**Information shown**
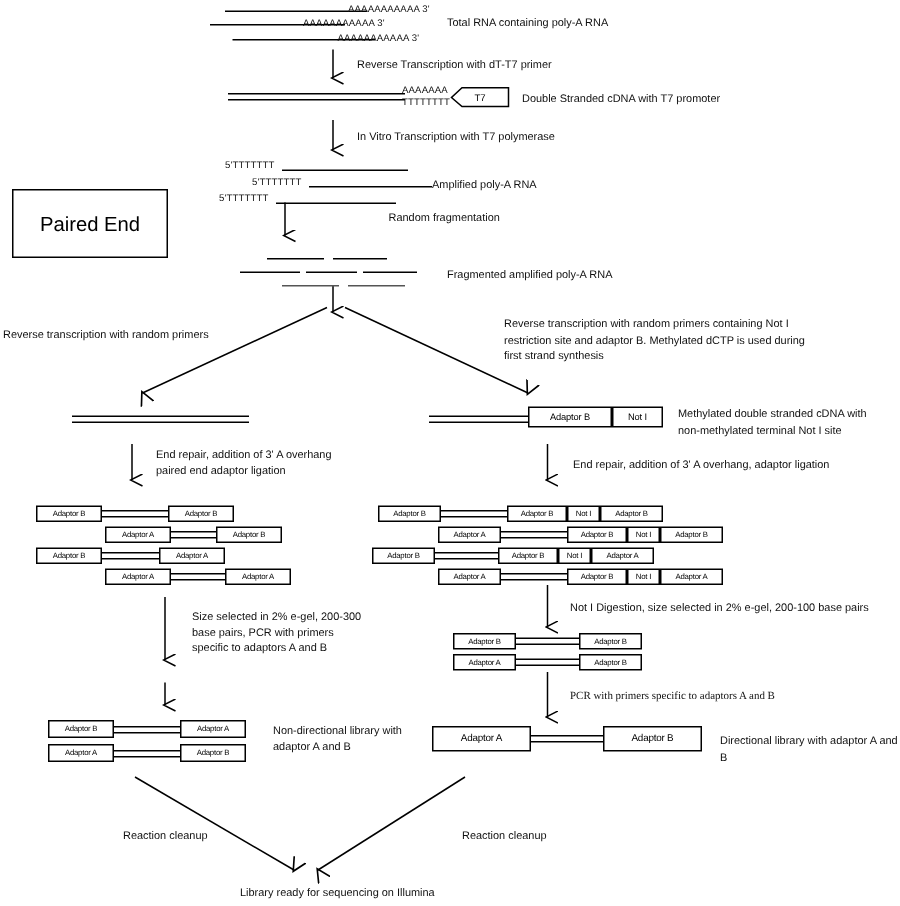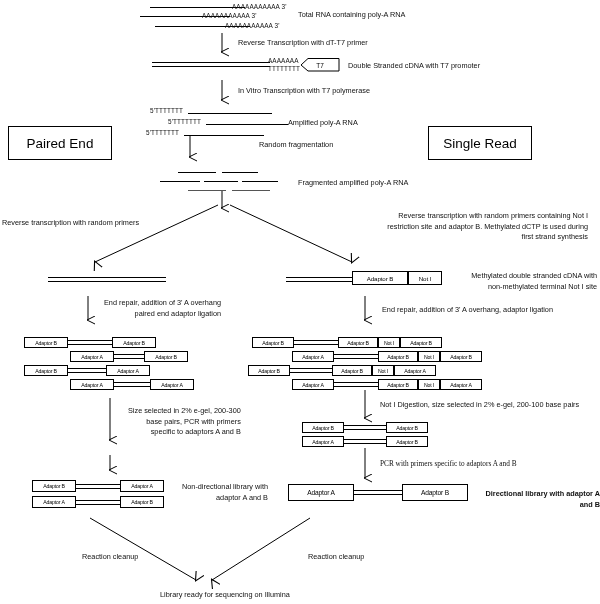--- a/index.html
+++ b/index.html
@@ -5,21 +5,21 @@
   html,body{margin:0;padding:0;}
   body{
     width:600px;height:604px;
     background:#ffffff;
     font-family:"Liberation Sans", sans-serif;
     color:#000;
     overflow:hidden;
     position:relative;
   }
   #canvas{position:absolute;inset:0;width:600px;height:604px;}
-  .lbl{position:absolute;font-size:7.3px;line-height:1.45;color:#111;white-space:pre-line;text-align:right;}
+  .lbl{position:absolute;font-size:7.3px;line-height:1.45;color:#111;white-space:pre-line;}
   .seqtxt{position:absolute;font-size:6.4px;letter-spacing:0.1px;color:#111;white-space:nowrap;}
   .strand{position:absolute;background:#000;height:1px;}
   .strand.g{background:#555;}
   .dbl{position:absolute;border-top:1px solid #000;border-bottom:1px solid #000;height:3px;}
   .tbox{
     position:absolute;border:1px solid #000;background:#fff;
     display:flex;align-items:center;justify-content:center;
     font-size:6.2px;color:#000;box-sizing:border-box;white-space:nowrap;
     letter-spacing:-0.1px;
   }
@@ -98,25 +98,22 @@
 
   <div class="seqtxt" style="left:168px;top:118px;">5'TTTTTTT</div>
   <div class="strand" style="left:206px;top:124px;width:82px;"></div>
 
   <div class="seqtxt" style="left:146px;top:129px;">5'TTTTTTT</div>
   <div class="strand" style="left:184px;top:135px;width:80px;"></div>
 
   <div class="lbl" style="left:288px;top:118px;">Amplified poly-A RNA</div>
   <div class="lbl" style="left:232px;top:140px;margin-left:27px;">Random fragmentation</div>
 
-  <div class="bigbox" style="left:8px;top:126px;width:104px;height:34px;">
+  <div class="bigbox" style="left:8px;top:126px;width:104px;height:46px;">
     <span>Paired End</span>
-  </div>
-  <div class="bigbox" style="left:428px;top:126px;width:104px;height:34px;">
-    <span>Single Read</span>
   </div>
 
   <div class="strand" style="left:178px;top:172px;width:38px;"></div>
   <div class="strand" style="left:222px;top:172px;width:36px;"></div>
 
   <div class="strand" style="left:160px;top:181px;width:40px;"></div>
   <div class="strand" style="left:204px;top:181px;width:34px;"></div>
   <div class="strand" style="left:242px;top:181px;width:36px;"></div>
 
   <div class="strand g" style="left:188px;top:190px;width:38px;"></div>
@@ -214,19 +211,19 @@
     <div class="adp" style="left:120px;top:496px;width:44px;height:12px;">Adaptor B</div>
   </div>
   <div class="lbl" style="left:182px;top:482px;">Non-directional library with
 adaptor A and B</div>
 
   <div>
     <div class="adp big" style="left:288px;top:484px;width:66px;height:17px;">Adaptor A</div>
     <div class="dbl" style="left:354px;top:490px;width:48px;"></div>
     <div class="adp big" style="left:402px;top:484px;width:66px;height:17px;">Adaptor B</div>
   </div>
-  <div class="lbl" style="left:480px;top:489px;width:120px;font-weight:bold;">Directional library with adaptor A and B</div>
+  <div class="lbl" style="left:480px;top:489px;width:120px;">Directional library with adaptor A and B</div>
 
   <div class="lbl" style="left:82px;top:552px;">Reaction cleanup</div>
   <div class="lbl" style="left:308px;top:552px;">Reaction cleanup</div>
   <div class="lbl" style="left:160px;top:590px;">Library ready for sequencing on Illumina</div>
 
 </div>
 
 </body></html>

**Problem requirements**
Here, the lines to copy run from the one containing "-98,25 +98,22 @@" to the final line of the listing; copy them exactly and nothing else.

**Task output**
@@ -98,25 +98,22 @@
 
   <div class="seqtxt" style="left:168px;top:118px;">5'TTTTTTT</div>
   <div class="strand" style="left:206px;top:124px;width:82px;"></div>
 
   <div class="seqtxt" style="left:146px;top:129px;">5'TTTTTTT</div>
   <div class="strand" style="left:184px;top:135px;width:80px;"></div>
 
   <div class="lbl" style="left:288px;top:118px;">Amplified poly-A RNA</div>
   <div class="lbl" style="left:232px;top:140px;margin-left:27px;">Random fragmentation</div>
 
-  <div class="bigbox" style="left:8px;top:126px;width:104px;height:34px;">
+  <div class="bigbox" style="left:8px;top:126px;width:104px;height:46px;">
     <span>Paired End</span>
-  </div>
-  <div class="bigbox" style="left:428px;top:126px;width:104px;height:34px;">
-    <span>Single Read</span>
   </div>
 
   <div class="strand" style="left:178px;top:172px;width:38px;"></div>
   <div class="strand" style="left:222px;top:172px;width:36px;"></div>
 
   <div class="strand" style="left:160px;top:181px;width:40px;"></div>
   <div class="strand" style="left:204px;top:181px;width:34px;"></div>
   <div class="strand" style="left:242px;top:181px;width:36px;"></div>
 
   <div class="strand g" style="left:188px;top:190px;width:38px;"></div>
@@ -214,19 +211,19 @@
     <div class="adp" style="left:120px;top:496px;width:44px;height:12px;">Adaptor B</div>
   </div>
   <div class="lbl" style="left:182px;top:482px;">Non-directional library with
 adaptor A and B</div>
 
   <div>
     <div class="adp big" style="left:288px;top:484px;width:66px;height:17px;">Adaptor A</div>
     <div class="dbl" style="left:354px;top:490px;width:48px;"></div>
     <div class="adp big" style="left:402px;top:484px;width:66px;height:17px;">Adaptor B</div>
   </div>
-  <div class="lbl" style="left:480px;top:489px;width:120px;font-weight:bold;">Directional library with adaptor A and B</div>
+  <div class="lbl" style="left:480px;top:489px;width:120px;">Directional library with adaptor A and B</div>
 
   <div class="lbl" style="left:82px;top:552px;">Reaction cleanup</div>
   <div class="lbl" style="left:308px;top:552px;">Reaction cleanup</div>
   <div class="lbl" style="left:160px;top:590px;">Library ready for sequencing on Illumina</div>
 
 </div>
 
 </body></html>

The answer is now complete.